**The data**:
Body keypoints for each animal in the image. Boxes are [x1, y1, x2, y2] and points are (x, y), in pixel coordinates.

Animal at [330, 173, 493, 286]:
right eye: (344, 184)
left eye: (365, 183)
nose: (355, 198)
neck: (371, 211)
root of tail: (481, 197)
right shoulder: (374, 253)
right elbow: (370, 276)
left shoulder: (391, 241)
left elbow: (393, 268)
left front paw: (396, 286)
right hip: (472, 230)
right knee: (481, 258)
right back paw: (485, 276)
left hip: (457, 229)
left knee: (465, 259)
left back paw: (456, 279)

**Your assignment**: Only the lines from the one containing "left shoulder: (391, 241)" to the end of the records should be repeated, exactly as they appear.

**Answer box**:
left shoulder: (391, 241)
left elbow: (393, 268)
left front paw: (396, 286)
right hip: (472, 230)
right knee: (481, 258)
right back paw: (485, 276)
left hip: (457, 229)
left knee: (465, 259)
left back paw: (456, 279)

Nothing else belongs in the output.